Japanese Alphabet | ひらがな・カタカナ
Learn the Japanese alphabet using Hiragana and Katakana. Hiragana is used for native words and grammar, while Katakana is used for loanwords, emphasis, and names.
Downloads
A4-ready downloads for printing and offline use.
Downloads
A4-ready downloads for printing and offline use.
Understanding Japanese Letters
The Japanese alphabet has 46 letters. Japanese is written using three systems: Hiragana, Katakana, and Kanji. You will notice patterns pretty quickly once you stop trying to compare every shape to English.
Here is the key: this page gives you audio pronunciation for the letters, so you can connect each symbol to a real sound instead of guessing. Start small, repeat a few letters, then add more.
Quick starter set to look at right now: あ い う え お か き く け こ.
Japanese Pronunciation Guide
The fastest way to learn Japanese pronunciation is simple: tap audio, repeat, and copy the sound as closely as you can. If English is your first language, your brain will try to “auto-correct” new sounds into English. Don’t let it.
Start with the clearest sounds first. When a sound feels new, keep your mouth relaxed and repeat the audio a few times before you try to speed up.
Here are a few examples to practice: あ (a), like a, い (i), like i, う (u), like u, え (e), like e. Listen once, repeat three times, then move on.
How to Write Japanese Letters
Learning how to write Japanese letters becomes much easier when you use your hand, not just your eyes. Copy one letter at a time, then write it again without looking.
This alphabet does not use uppercase and lowercase like English. Focus on consistent size, clean shapes, and steady spacing. Clear beats fancy.
Write left to right like English. Start with single letters, then try short letter groups to build flow.
The trick is to slow down for the first week.
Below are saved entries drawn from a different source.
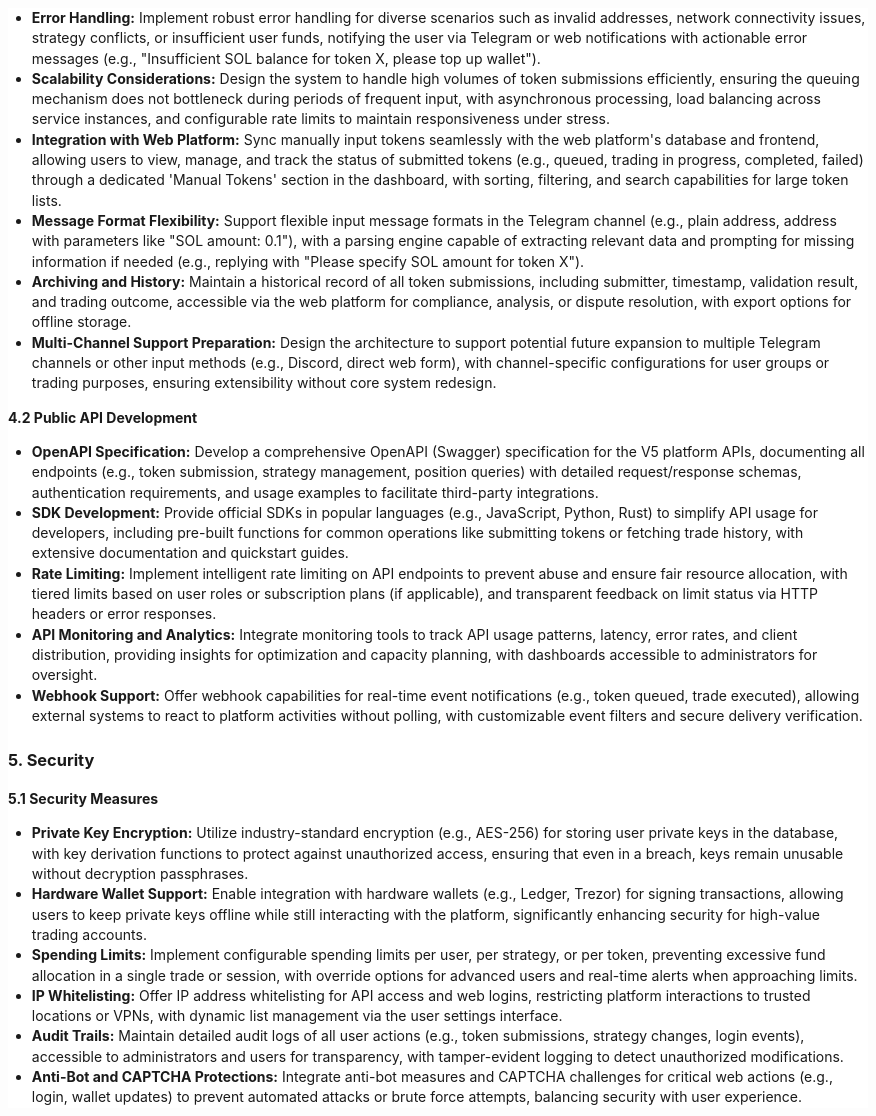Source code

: - **Error Handling:** Implement robust error handling for diverse scenarios such as invalid addresses, network connectivity issues, strategy conflicts, or insufficient user funds, notifying the user via Telegram or web notifications with actionable error messages (e.g., "Insufficient SOL balance for token X, please top up wallet").
- **Scalability Considerations:** Design the system to handle high volumes of token submissions efficiently, ensuring the queuing mechanism does not bottleneck during periods of frequent input, with asynchronous processing, load balancing across service instances, and configurable rate limits to maintain responsiveness under stress.
- **Integration with Web Platform:** Sync manually input tokens seamlessly with the web platform's database and frontend, allowing users to view, manage, and track the status of submitted tokens (e.g., queued, trading in progress, completed, failed) through a dedicated 'Manual Tokens' section in the dashboard, with sorting, filtering, and search capabilities for large token lists.
- **Message Format Flexibility:** Support flexible input message formats in the Telegram channel (e.g., plain address, address with parameters like "SOL amount: 0.1"), with a parsing engine capable of extracting relevant data and prompting for missing information if needed (e.g., replying with "Please specify SOL amount for token X").
- **Archiving and History:** Maintain a historical record of all token submissions, including submitter, timestamp, validation result, and trading outcome, accessible via the web platform for compliance, analysis, or dispute resolution, with export options for offline storage.
- **Multi-Channel Support Preparation:** Design the architecture to support potential future expansion to multiple Telegram channels or other input methods (e.g., Discord, direct web form), with channel-specific configurations for user groups or trading purposes, ensuring extensibility without core system redesign.

**4.2 Public API Development**  
- **OpenAPI Specification:** Develop a comprehensive OpenAPI (Swagger) specification for the V5 platform APIs, documenting all endpoints (e.g., token submission, strategy management, position queries) with detailed request/response schemas, authentication requirements, and usage examples to facilitate third-party integrations.
- **SDK Development:** Provide official SDKs in popular languages (e.g., JavaScript, Python, Rust) to simplify API usage for developers, including pre-built functions for common operations like submitting tokens or fetching trade history, with extensive documentation and quickstart guides.
- **Rate Limiting:** Implement intelligent rate limiting on API endpoints to prevent abuse and ensure fair resource allocation, with tiered limits based on user roles or subscription plans (if applicable), and transparent feedback on limit status via HTTP headers or error responses.
- **API Monitoring and Analytics:** Integrate monitoring tools to track API usage patterns, latency, error rates, and client distribution, providing insights for optimization and capacity planning, with dashboards accessible to administrators for oversight.
- **Webhook Support:** Offer webhook capabilities for real-time event notifications (e.g., token queued, trade executed), allowing external systems to react to platform activities without polling, with customizable event filters and secure delivery verification.

### 5. Security
**5.1 Security Measures**
- **Private Key Encryption:** Utilize industry-standard encryption (e.g., AES-256) for storing user private keys in the database, with key derivation functions to protect against unauthorized access, ensuring that even in a breach, keys remain unusable without decryption passphrases.
- **Hardware Wallet Support:** Enable integration with hardware wallets (e.g., Ledger, Trezor) for signing transactions, allowing users to keep private keys offline while still interacting with the platform, significantly enhancing security for high-value trading accounts.
- **Spending Limits:** Implement configurable spending limits per user, per strategy, or per token, preventing excessive fund allocation in a single trade or session, with override options for advanced users and real-time alerts when approaching limits.
- **IP Whitelisting:** Offer IP address whitelisting for API access and web logins, restricting platform interactions to trusted locations or VPNs, with dynamic list management via the user settings interface.
- **Audit Trails:** Maintain detailed audit logs of all user actions (e.g., token submissions, strategy changes, login events), accessible to administrators and users for transparency, with tamper-evident logging to detect unauthorized modifications.
- **Anti-Bot and CAPTCHA Protections:** Integrate anti-bot measures and CAPTCHA challenges for critical web actions (e.g., login, wallet updates) to prevent automated attacks or brute force attempts, balancing security with user experience.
Once you get the hang of the shapes, speed comes naturally.
Learn Japanese Letters With Audio
Audio is your shortcut. Use it to train your ear and your mouth at the same time. A simple routine works: listen → repeat three times → write the letter five times.
Ten minutes per day is enough if you are consistent. Many learners discover that short daily practice beats long sessions once a week.
If you get stuck, do not guess. Tap the audio again, slow down, and try one more time.
Japanese Alphabet vs English
English uses the Latin alphabet, but spelling and pronunciation change a lot from word to word. With many alphabets, once you learn the core sounds, reading can feel more direct.
Japanese may use different letter shapes than English, even when it is written left to right. Focus on the sound and the symbol, not the English look-alikes.
When you learn the key sounds and practice with audio pronunciation, reading becomes much easier. Use the PDF, image, and worksheet downloads to keep practicing offline, then come back and test yourself with audio again.